Andrea Fregosi
1920–2002
Andrea Fregosi wird 1920 in Mailand geboren. Er hat vier ältere Schwestern und einen berühmten Vater, Giulio Fregosi, der Bariton an der Mailänder Scala ist. Durch den frühen Tod seiner Mutter stockt seine Schulbildung. Er wechselt vom Gymnasium auf eine weiterführende Schule, an der man zusammen mit dem Abitur einen Berufsabschluss als Kindergärtner und Grundschullehrer erwirbt.

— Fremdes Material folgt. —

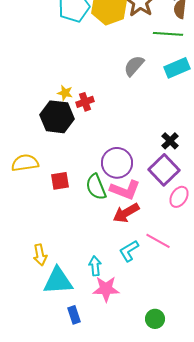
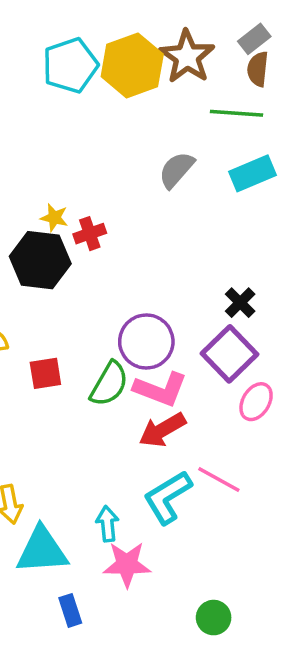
green semicircle: (96, 187) -> (109, 384), turned -128
cyan L-shape: (129, 251) -> (168, 497), size x1.4

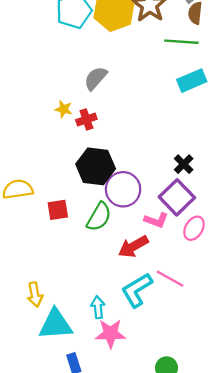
gray semicircle: (176, 170) -> (96, 78), moved
black hexagon: (40, 260) -> (96, 166), moved
pink L-shape: (160, 389) -> (156, 220), moved, size x0.7

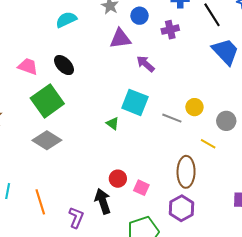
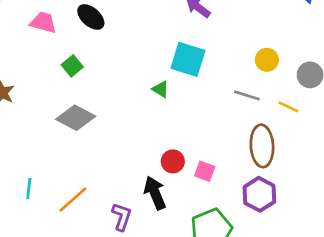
green square: (47, 101) -> (72, 66), size x0.5
gray line: (172, 118) -> (247, 95), moved
orange line: (40, 202) -> (73, 200), turned 70

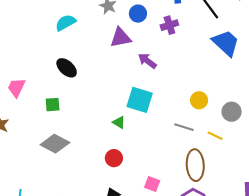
pink trapezoid: (43, 22) -> (16, 88), moved, turned -80
green square: (72, 66) -> (53, 105), turned 35
red circle: (173, 161) -> (114, 158), moved

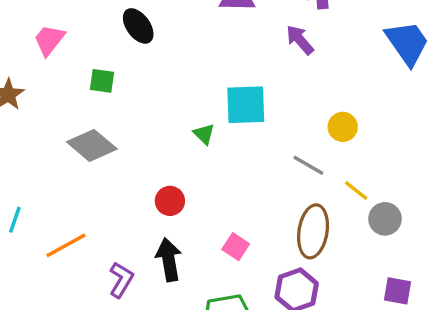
purple arrow: (147, 61) -> (300, 40), moved
cyan square: (140, 100) -> (246, 105), turned -32
gray circle: (232, 112) -> (385, 219), moved
red circle: (114, 158) -> (170, 201), moved

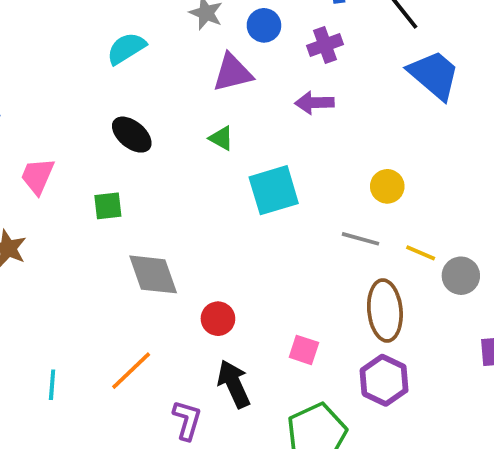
purple arrow: (300, 40) -> (314, 103), turned -36
green triangle: (204, 134) -> (221, 138), moved
gray diamond: (92, 145) -> (153, 274), moved, turned 45
orange line: (66, 245) -> (131, 371), moved

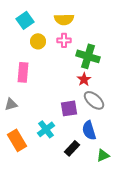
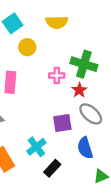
pink cross: (64, 40) -> (57, 75), moved
black rectangle: (72, 148) -> (52, 168), moved

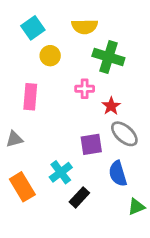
green cross: (84, 64) -> (108, 57), moved

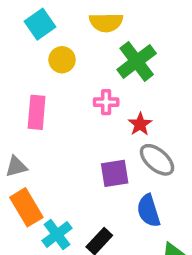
green cross: (108, 57) -> (137, 61), turned 36
cyan cross: (61, 172) -> (57, 234), moved
orange rectangle: (22, 187) -> (26, 207), moved

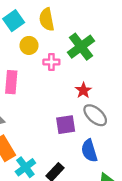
yellow semicircle: (106, 22) -> (47, 19), moved, turned 80
pink cross: (106, 102) -> (51, 62), moved

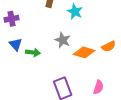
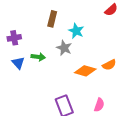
gray star: (63, 40) -> (64, 48), moved
green arrow: (33, 52) -> (38, 57), moved

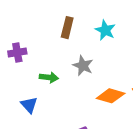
cyan star: (76, 31) -> (105, 30), moved
blue triangle: (18, 63) -> (29, 105), moved

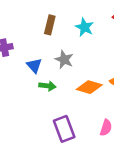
green arrow: (49, 77) -> (47, 86), moved
blue triangle: (29, 105) -> (34, 66), moved

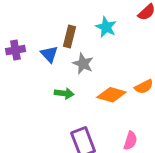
brown rectangle: (50, 25) -> (70, 37), moved
blue triangle: (34, 66) -> (49, 54), moved

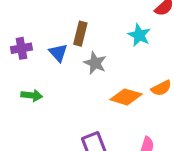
cyan star: (106, 27) -> (139, 35), moved
green arrow: (64, 93) -> (32, 95), moved

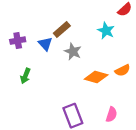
brown rectangle: (80, 34) -> (62, 30), turned 35
green arrow: (32, 95) -> (25, 76), turned 104

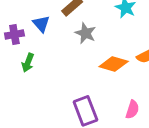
purple cross: (18, 41) -> (14, 34), moved
blue triangle: (45, 44) -> (41, 24), moved

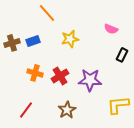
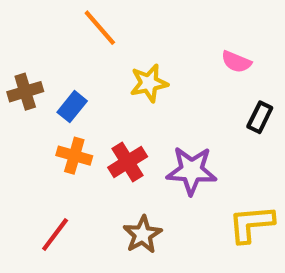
blue rectangle: (33, 41) -> (72, 107), moved, turned -32

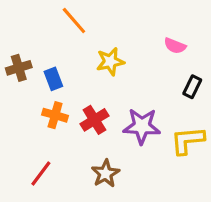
blue rectangle: (72, 107) -> (53, 79), turned -60
yellow L-shape: (251, 224) -> (188, 140), moved

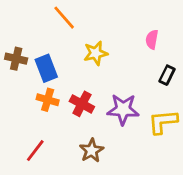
pink semicircle: (175, 46) -> (152, 39), turned 78
brown cross: (19, 68) -> (16, 59), turned 30
blue rectangle: (53, 79) -> (46, 68), size x1.4
red cross: (94, 120) -> (82, 104), turned -30

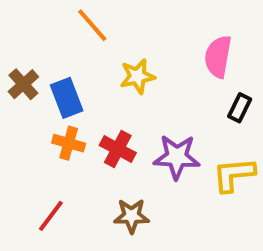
pink semicircle: (152, 39) -> (218, 57), size x1.5
brown cross: (16, 59) -> (23, 84), turned 35
brown star: (92, 151) -> (132, 216), turned 30

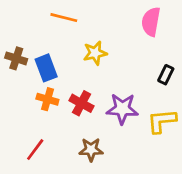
orange line: (92, 25) -> (64, 18), turned -35
pink semicircle: (218, 57) -> (151, 22), moved
brown cross: (23, 84) -> (16, 58), turned -30

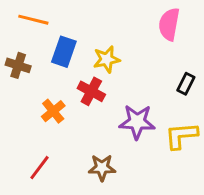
orange line: (64, 18) -> (33, 20), moved
blue rectangle: (46, 68) -> (64, 52), moved, turned 40
orange cross: (47, 99) -> (53, 111), turned 35
red cross: (81, 103) -> (91, 91), moved

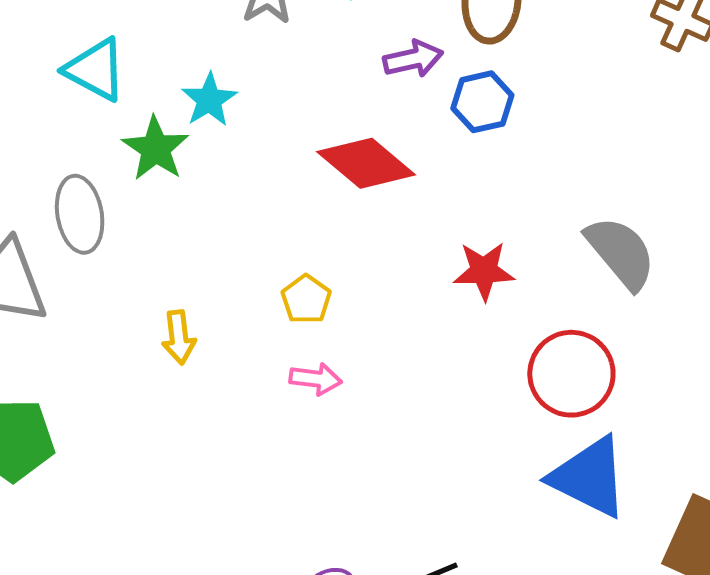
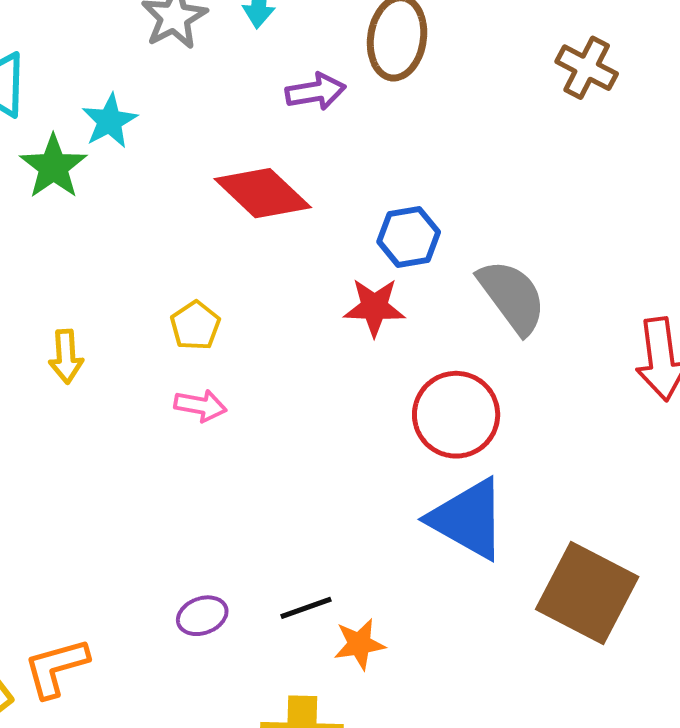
blue hexagon: (482, 102) -> (409, 237), moved

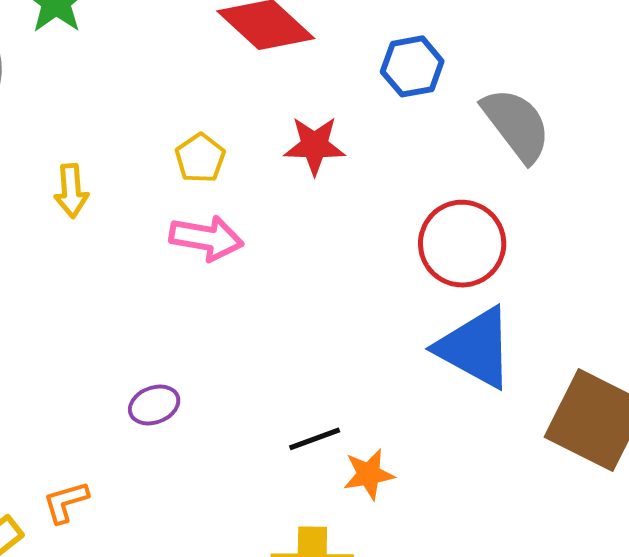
red star: (374, 307) -> (314, 146), moved
pink arrow: (200, 406) -> (206, 238), size x1.4
purple ellipse: (202, 616) -> (154, 405), moved
orange L-shape: (56, 668) -> (66, 502), size x0.7

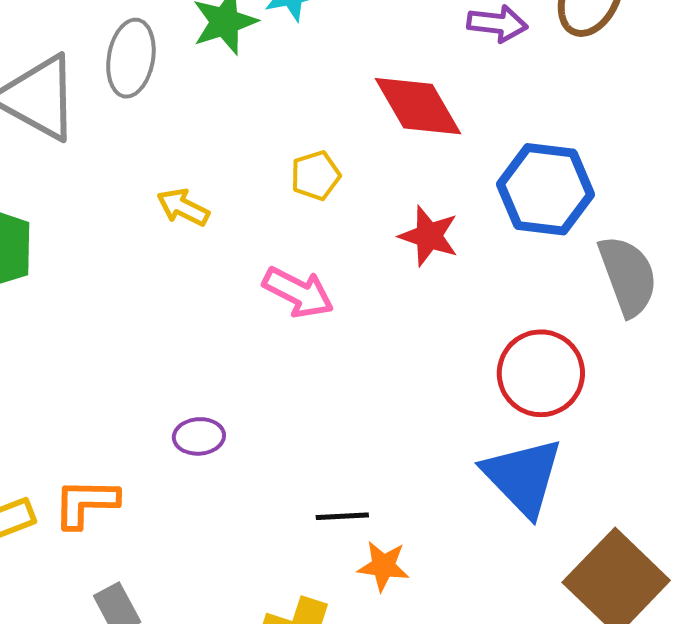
blue hexagon: (412, 66) -> (546, 189), size x1.5
yellow pentagon: (200, 158) -> (316, 176), moved
yellow arrow: (71, 191) -> (183, 207), turned 104
orange L-shape: (66, 502) -> (86, 503), size x1.4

Bei Kriegsbeginn meldet er sich freiwillig.
Im September 1943 gerät er in deutsche Gefangenschaft. Auf dem Weg nach Nürnberg-Langwasser durchläuft er viele Kriegsgefangenenlager, insbesondere im besetzten Polen. Um den prekären Lebensbedingungen zu entkommen, willigt er ein, für die Republik von Salò zu kämpfen – jene faschistische Regierung, die sich nach Absetzung Mussolinis und nach dem Waffenstillstand Italiens mit den Alliierten in Norditalien gegründet hatte, um an der Seite der Deutschen weiterzukämpfen. Das „Ja-Sagen“ zur Republik von Salò erfolgt nicht aus Überzeugung, sondern ist der Versuch, die Freiheit wiederzuerlangen. Im Juni 1944 wird er mit anderen „Ja-Sagern“ nach Italien entlassen. Es gelingt ihm in der Tat, nicht für die faschistische Regierung kämpfen zu müssen.
„14. April 1944 – Nürnberg
Zirka ein Monat, ohne zu schreiben! Vielleicht ist es der nach den letzten reichlichen Schneefällen plötzlich ausgebrochene Frühling, oder das Verlangen, mich von der Gemeinschaft abzusondern, was mich so träge gemacht hat? Ich weiß es nicht. Ich fühle mich desorientiert in diesen abscheulichen Baracken. Ich komme mir vor wie eine aus ihrem Kokon geschlüpfte Seidenspinnerraupe. Der Vergleich ist nicht ganz abwegig, denn hier drinnen stinkt es genauso wie in einer Seidenraupenzucht. Nur dass der Gestank hier von den (nicht allzu sauberen) Körpern erzeugt wird, die in den vierundzwanzig extrem aufgeheizten Schlaffstätten liegen. Wenn dieses sinnlose Leben noch länger andauert, wird es noch böse enden.
Einer hat vor ein paar Tagen versucht, sich zu erhängen. Ich habe Mitleid mit ihm. Vielleicht weil er es nicht geschafft hat zu sterben oder weil er verrückt ist? – Was weiß ich!
Hier in den Lagern hat man völlig verschrobene Gedanken.
Ich glaube, dass wir alle mehr oder weniger verrückt sind!“
Fortan arbeitet er bei der Stadtverwaltung. 1947 heiratet er und wird Vater von zwei Töchtern. Die Gefangenschaft begleitet ihn. Bis ins hohe Alter engagiert er sich in Opferverbänden der deportierten italienischen Soldaten für die Anerkennung ihrer Gefangenschaft.